The figures show that horses causing a problem at the start continue to be on the increase. To combat this trend there will be more stall handlers around. In fields of up to 20 there are currently four leaders, four pushers and a team leader.

Soon the number of leaders will be increased to six and even more staff will be made available for fields of over 20 runners. As a 14-bay unit of stalls costs around £40,000, the bare coverage nationally will be over £2.5m.

In addition, stewards will, in the near future, inquire into any race which is more than three minutes late. Jockeys and trainers seem certain to come under the microscope here as the largest single reason for tardy races is a late arrival at the start.

Another racecourse official, Hugh Barclay, a starter, is to escape financial punishment despite his admission that he was culpable for the wrong-start débâcle at Doncaster last week. Barclay has shouldered the blame for not spotting that the stalls had been placed at the six-furlong start for the EBF Carrie Red Nursery.
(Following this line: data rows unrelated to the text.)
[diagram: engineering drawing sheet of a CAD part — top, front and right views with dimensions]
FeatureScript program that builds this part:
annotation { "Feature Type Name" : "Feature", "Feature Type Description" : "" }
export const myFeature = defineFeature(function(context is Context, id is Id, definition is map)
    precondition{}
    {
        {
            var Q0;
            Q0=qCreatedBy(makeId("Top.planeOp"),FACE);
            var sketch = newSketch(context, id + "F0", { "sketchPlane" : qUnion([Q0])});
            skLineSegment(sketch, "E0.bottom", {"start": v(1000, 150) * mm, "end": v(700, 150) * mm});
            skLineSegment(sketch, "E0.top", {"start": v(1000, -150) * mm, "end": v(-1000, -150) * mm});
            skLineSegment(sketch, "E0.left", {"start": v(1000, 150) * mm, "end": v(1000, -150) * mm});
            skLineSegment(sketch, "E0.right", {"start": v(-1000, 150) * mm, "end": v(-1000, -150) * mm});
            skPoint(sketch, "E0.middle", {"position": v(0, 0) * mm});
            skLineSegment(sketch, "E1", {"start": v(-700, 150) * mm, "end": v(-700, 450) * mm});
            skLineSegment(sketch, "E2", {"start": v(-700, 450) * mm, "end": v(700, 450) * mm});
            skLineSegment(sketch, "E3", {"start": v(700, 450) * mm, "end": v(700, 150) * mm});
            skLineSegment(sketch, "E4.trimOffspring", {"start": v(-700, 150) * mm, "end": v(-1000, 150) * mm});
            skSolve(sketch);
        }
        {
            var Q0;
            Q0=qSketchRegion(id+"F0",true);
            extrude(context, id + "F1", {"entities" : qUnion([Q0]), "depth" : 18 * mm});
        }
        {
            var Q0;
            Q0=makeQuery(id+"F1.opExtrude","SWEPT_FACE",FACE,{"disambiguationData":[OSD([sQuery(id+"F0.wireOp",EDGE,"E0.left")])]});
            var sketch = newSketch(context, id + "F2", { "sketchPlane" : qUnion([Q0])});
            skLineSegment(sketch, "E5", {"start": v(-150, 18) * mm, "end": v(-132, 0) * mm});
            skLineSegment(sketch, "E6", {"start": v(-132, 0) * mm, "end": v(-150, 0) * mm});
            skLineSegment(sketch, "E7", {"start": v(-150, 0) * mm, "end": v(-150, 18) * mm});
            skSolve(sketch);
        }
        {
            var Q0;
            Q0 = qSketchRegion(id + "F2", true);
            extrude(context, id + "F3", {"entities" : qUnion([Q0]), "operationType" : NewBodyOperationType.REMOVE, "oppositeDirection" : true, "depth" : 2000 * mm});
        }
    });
They should have been 110 yards further back.

An official inquiry is to take place, but employment law means that Barclay cannot be fined. "Unlike dealing with licensed participants, for whom disciplinary measures are contained within the Rules of Racing, the Jockey Club is constrained by employment law with regard to its own officials, as happens in any employee-employer relationship," John Maxse, spokesman for the Jockey Club, said.

The winds that whipped across the country yesterday were in no small means helped on their way by sighs of relief from Britain's trainers. It has been confirmed that Aidan O'Brien will not have a single runner at tomorrow's influential Newbury meeting despite some glossy entries.

It had been suggested that O'Brien might be giving a racecourse debut to Tasmanian Tiger, the most expensive yearling sold at auction last year, at $6.8m, or to Black Sam Bellamy, a full brother to the dual Derby winner Galileo.

Sorcerous, who cost two million guineas at the Houghton Sales at Newmarket a year ago, was also among the considerations. However, this trio, along with several other Ballydoyle entries, will not be going into the stalls.